• Goal of the exercise: Copy everything from the row containing "Can you recover" down to the row containing "0.003631, 0.976001, -0.271758]]", both included, putting "intrinsics line" wherever "lens line" appears and leaving all else unchanged. Leave the pictures out.

[Opening Supplied data section]

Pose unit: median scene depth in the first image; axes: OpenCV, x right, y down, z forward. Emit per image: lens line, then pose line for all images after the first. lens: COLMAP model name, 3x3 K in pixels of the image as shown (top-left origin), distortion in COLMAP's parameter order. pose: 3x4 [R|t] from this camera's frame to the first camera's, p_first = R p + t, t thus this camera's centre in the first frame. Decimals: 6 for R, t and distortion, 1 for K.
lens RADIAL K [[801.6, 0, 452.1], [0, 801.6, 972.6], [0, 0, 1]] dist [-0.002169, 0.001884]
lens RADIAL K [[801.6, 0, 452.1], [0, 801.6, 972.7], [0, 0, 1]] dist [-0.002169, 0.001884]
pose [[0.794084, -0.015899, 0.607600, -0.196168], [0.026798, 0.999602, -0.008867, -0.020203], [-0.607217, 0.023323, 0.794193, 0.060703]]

[Closing Supplied data section]
[Opening Supplied data section]

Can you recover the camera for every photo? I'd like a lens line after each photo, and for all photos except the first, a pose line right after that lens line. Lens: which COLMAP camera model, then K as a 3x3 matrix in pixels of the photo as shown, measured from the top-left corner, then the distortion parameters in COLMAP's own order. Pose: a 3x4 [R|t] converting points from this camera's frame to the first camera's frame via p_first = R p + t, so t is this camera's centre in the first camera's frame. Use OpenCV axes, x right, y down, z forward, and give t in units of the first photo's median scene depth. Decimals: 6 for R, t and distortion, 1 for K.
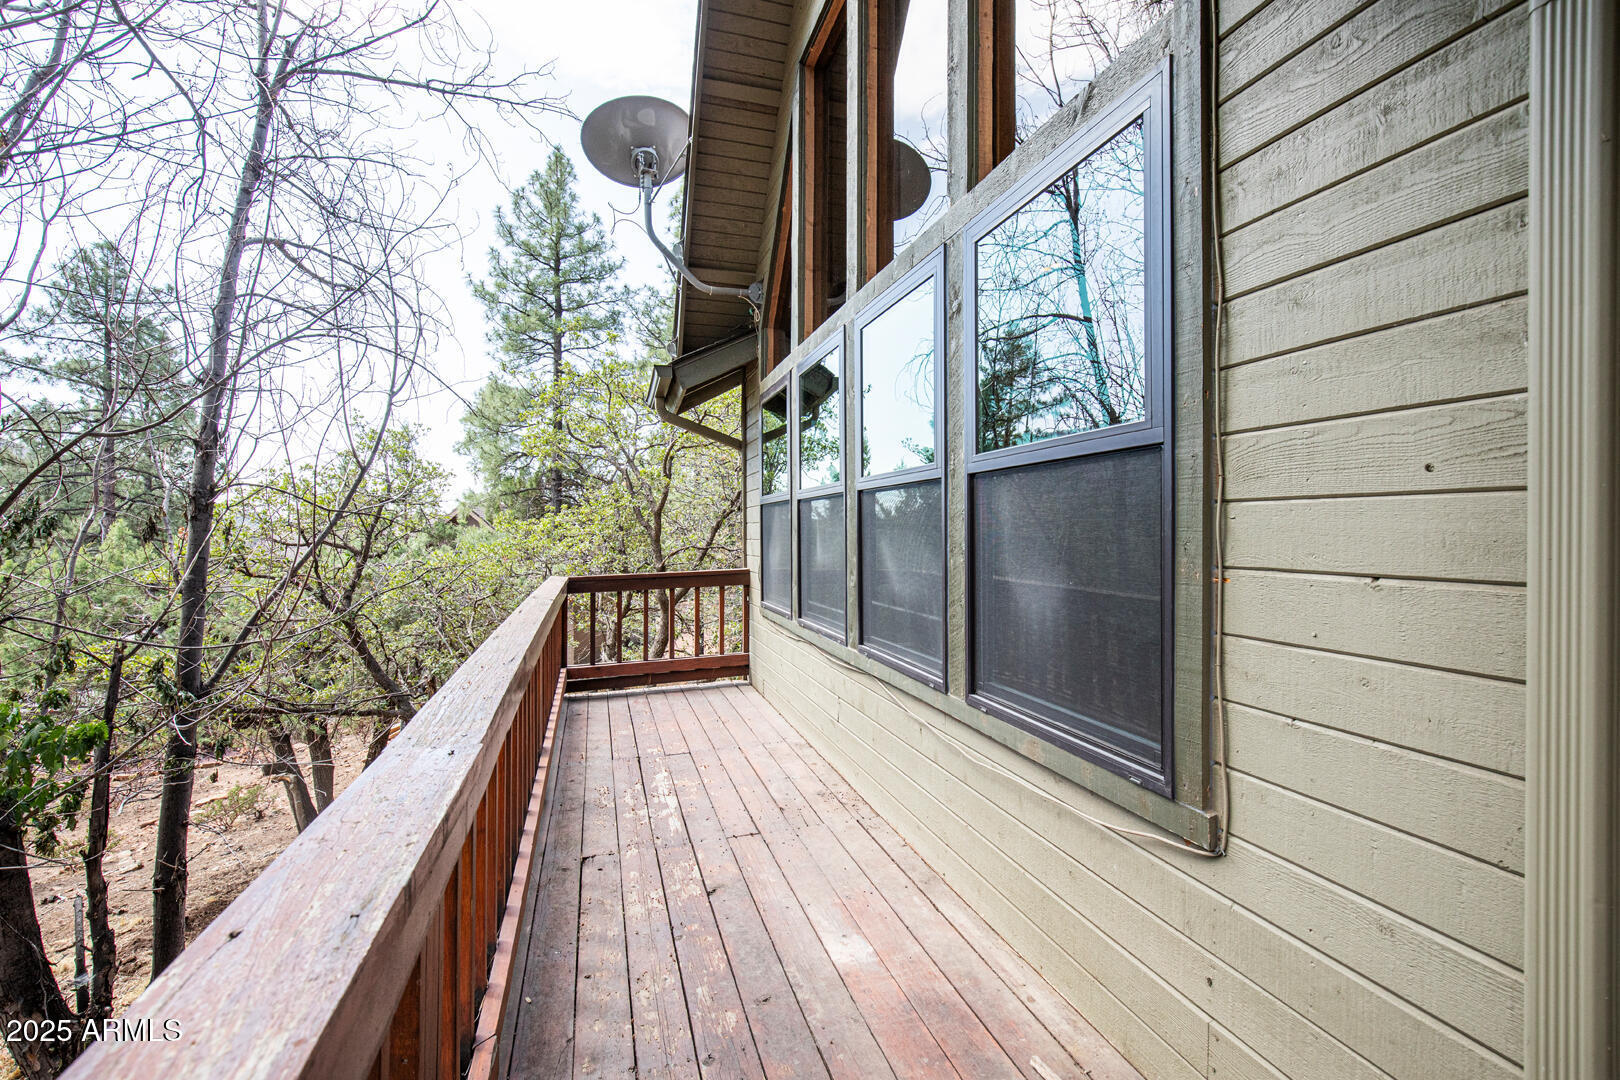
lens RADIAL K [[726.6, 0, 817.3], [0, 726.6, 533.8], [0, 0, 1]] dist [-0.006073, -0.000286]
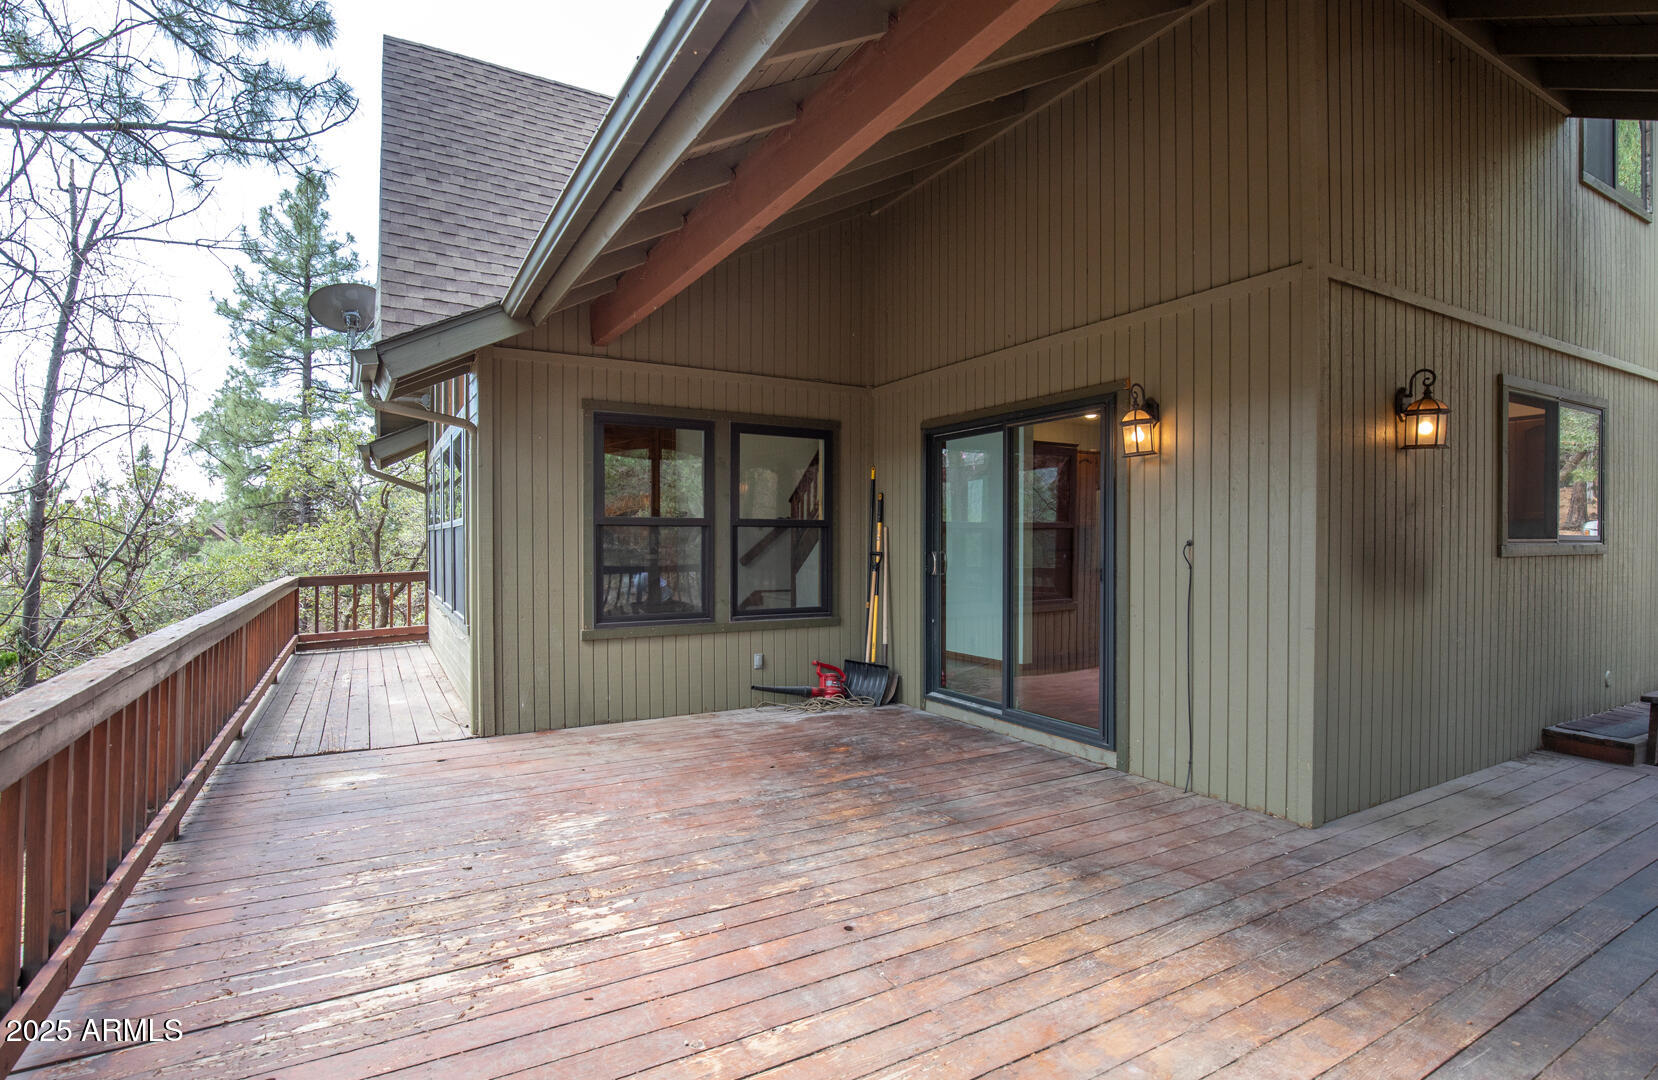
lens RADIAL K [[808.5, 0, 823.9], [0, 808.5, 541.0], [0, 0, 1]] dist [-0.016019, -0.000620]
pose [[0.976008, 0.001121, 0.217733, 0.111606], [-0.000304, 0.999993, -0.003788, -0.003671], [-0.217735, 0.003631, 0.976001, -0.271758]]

[Closing Supplied data section]

• Response area:
Can you recover the camera for every photo? I'd like a intrinsics line after each photo, and for all photos except the first, a pose line right after that intrinsics line. Lens: which COLMAP camera model, then K as a 3x3 matrix in pixels of the photo as shown, measured from the top-left corner, then the distortion parameters in COLMAP's own order. Pose: a 3x4 [R|t] converting points from this camera's frame to the first camera's frame via p_first = R p + t, so t is this camera's centre in the first camera's frame. Use OpenCV axes, x right, y down, z forward, and give t in units of the first photo's median scene depth. Decimals: 6 for R, t and distortion, 1 for K.
lens RADIAL K [[726.6, 0, 817.3], [0, 726.6, 533.8], [0, 0, 1]] dist [-0.006073, -0.000286]
lens RADIAL K [[808.5, 0, 823.9], [0, 808.5, 541.0], [0, 0, 1]] dist [-0.016019, -0.000620]
pose [[0.976008, 0.001121, 0.217733, 0.111606], [-0.000304, 0.999993, -0.003788, -0.003671], [-0.217735, 0.003631, 0.976001, -0.271758]]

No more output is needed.